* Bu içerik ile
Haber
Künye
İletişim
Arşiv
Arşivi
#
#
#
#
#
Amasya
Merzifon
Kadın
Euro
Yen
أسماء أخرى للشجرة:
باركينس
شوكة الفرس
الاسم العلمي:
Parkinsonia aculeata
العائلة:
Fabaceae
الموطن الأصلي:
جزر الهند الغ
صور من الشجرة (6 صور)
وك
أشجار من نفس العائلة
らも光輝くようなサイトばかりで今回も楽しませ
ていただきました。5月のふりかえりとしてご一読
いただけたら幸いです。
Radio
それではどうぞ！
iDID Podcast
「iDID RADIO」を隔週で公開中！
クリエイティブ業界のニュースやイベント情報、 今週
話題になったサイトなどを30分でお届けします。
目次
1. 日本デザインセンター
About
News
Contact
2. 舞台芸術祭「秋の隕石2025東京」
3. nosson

· · ·

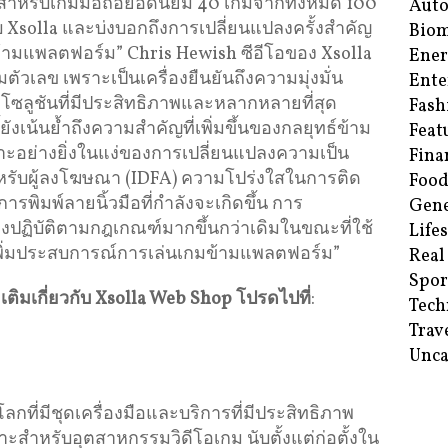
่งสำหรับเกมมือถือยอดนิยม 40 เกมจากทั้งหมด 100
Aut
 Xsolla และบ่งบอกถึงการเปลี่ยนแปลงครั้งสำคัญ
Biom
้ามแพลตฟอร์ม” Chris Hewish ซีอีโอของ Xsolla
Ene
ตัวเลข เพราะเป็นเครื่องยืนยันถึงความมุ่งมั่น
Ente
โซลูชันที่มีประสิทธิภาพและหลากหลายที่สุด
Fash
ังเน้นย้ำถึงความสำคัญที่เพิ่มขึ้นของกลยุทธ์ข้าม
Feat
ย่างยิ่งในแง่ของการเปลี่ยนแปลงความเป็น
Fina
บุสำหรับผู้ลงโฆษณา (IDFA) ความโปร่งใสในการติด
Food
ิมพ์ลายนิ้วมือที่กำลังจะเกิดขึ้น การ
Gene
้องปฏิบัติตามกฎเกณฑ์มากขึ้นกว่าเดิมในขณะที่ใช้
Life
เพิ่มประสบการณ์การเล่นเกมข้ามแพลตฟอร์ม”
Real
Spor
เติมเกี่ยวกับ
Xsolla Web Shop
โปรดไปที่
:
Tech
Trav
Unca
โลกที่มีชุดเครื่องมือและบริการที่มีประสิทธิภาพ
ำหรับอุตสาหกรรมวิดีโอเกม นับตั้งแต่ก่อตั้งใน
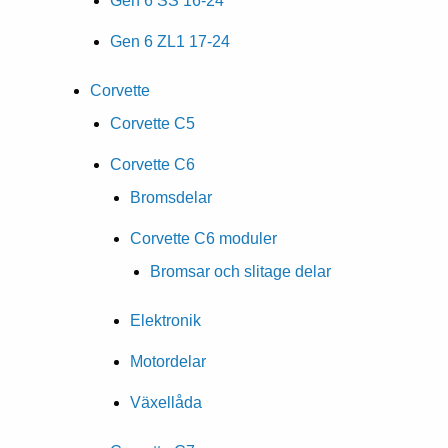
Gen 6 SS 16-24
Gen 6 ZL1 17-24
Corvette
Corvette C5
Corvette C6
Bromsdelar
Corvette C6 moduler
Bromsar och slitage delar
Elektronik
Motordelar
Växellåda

· · ·

■ Required action: Whenever a line of the records holds the string "ามแพลตฟอร", pick it out and copy it.

■ Solution to the exercise:
้ามแพลตฟอร์ม” Chris Hewish ซีอีโอของ Xsolla
เพิ่มประสบการณ์การเล่นเกมข้ามแพลตฟอร์ม”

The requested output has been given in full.